Sans socle ni-double-fond
Le lieu des contingences installation, Muriel Rodolosse. Crédit photo Yohann Gozard/ MAGP2014
L’exposition Sans socle ni double-fond invite à faire l’expérience d’une peinture qui s’appréhende dans le déplacement.
Le procédé d’exécution des tableaux lui-même n’est pas étranger à ce principe. Muriel Rodolosse n’a jamais peint sur toile, refusant l’autorité de sa texture et de sa souplesse, lui préférant un support lisse, plus neutre. Depuis 1996, elle peint sous Plexiglas. Rigide et transparent, il permet de franchir le plan zéro du support et de passer toute la peinture à l’arrière. L’artiste construit le tableau dans son inversion : elle commence par les détails et finit par le fond. La hiérarchisation des plans est donc inversée, parfois même mélangée. Dans ce mouvement entre la face lisse - offerte au regardeur et qui interdit tout repentir - et la face intérieure - les coulisses en quelque sorte, qui accueillent le geste, la touche, l’intimité de l’oeuvre - se joue le lieu de la peinture entre ce qui est montré et ce qui est caché. Ainsi, Muriel Rodolosse renverse la vision perspectiviste de la fenêtre ouverte sur le monde et interroge la nature de l’oeuvre regardée.

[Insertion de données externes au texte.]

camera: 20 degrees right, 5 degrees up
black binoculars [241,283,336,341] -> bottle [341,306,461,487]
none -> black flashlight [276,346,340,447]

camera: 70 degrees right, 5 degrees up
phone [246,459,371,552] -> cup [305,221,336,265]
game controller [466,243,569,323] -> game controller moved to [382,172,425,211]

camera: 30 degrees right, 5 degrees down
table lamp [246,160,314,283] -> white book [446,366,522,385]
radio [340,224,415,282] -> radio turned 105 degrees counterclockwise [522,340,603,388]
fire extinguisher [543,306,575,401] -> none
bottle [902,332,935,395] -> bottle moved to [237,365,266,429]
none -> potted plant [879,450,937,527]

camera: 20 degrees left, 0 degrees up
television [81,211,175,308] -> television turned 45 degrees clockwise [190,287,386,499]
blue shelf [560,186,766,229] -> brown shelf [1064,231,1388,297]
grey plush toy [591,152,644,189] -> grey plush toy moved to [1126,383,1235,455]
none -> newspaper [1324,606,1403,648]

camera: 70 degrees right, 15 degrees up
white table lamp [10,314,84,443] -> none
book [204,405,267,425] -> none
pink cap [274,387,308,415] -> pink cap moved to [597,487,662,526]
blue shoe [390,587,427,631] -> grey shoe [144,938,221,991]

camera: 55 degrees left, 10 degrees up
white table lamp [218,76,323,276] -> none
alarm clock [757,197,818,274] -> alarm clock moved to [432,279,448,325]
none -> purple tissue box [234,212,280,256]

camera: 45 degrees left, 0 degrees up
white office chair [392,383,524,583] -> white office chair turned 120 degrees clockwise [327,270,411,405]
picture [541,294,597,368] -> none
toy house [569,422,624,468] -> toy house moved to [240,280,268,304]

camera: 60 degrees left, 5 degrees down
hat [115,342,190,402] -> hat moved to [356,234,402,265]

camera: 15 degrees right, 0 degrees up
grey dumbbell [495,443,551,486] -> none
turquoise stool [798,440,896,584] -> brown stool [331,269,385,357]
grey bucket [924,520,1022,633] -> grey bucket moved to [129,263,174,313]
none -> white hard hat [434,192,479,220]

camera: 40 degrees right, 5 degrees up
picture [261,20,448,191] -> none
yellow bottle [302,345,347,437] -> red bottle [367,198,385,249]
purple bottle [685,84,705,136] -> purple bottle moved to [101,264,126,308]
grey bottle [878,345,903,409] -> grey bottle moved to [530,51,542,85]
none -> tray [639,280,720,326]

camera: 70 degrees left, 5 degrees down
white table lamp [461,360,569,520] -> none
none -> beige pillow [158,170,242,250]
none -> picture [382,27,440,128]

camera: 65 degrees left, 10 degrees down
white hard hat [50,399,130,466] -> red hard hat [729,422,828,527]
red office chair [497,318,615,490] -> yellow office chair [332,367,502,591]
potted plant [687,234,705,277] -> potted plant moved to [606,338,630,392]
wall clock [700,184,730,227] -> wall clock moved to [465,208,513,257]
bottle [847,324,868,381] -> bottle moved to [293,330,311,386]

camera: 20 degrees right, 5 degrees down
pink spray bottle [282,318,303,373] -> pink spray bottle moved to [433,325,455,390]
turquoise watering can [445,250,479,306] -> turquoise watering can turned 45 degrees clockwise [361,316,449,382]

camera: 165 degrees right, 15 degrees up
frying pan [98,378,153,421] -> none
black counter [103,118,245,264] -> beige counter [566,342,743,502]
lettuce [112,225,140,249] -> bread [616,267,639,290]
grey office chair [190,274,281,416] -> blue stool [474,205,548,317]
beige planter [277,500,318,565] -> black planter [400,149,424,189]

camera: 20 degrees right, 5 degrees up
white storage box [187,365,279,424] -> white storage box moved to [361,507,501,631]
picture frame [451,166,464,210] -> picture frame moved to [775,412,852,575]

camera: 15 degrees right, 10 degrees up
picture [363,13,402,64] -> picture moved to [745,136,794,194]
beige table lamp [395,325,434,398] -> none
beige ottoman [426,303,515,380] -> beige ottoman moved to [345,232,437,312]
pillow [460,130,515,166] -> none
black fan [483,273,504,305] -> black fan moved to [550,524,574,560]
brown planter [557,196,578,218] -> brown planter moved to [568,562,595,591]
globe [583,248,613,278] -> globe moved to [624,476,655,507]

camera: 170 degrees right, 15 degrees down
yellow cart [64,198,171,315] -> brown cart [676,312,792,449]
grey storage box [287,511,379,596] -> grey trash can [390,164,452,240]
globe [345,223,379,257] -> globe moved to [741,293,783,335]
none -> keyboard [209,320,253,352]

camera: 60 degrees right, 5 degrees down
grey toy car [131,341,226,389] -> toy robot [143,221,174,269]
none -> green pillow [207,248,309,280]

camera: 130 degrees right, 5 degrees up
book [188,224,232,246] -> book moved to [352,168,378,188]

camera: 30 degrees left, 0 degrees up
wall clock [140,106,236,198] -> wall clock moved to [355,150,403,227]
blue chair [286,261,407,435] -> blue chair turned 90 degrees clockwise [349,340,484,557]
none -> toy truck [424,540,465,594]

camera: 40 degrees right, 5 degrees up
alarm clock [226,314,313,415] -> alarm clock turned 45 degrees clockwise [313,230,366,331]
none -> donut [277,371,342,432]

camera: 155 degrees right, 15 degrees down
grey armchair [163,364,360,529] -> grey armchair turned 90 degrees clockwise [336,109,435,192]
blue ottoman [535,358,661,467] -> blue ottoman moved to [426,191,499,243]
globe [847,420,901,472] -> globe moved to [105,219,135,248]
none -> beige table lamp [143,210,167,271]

Pour cette exposition, elle joue le paradoxe de la frontière entre le visible et l’invisible, entre l’aspect lisse et la face cachée, en l’occurence ici, la matière de la peinture fixée sous Plexiglas. Le titre évoque plus largement les interrogations de Muriel Rodolosse quant aux outils de l’exposition : le cadre, le socle, la cimaise… Sans socle ni double-fond est d’abord conçue comme une déambulation, un aller-retour, dans ce double mouvement vers l’extérieur -le regard porté sur, la lumière- et vers l’intérieur- la vision géologique, l’ombre.
« Je pars toujours de l’analyse des espaces afin d’y inscrire une exposition qui interpelle le lieu mais aussi le déplacement des regardeurs » (Muriel Rodolosse, janvier 2014).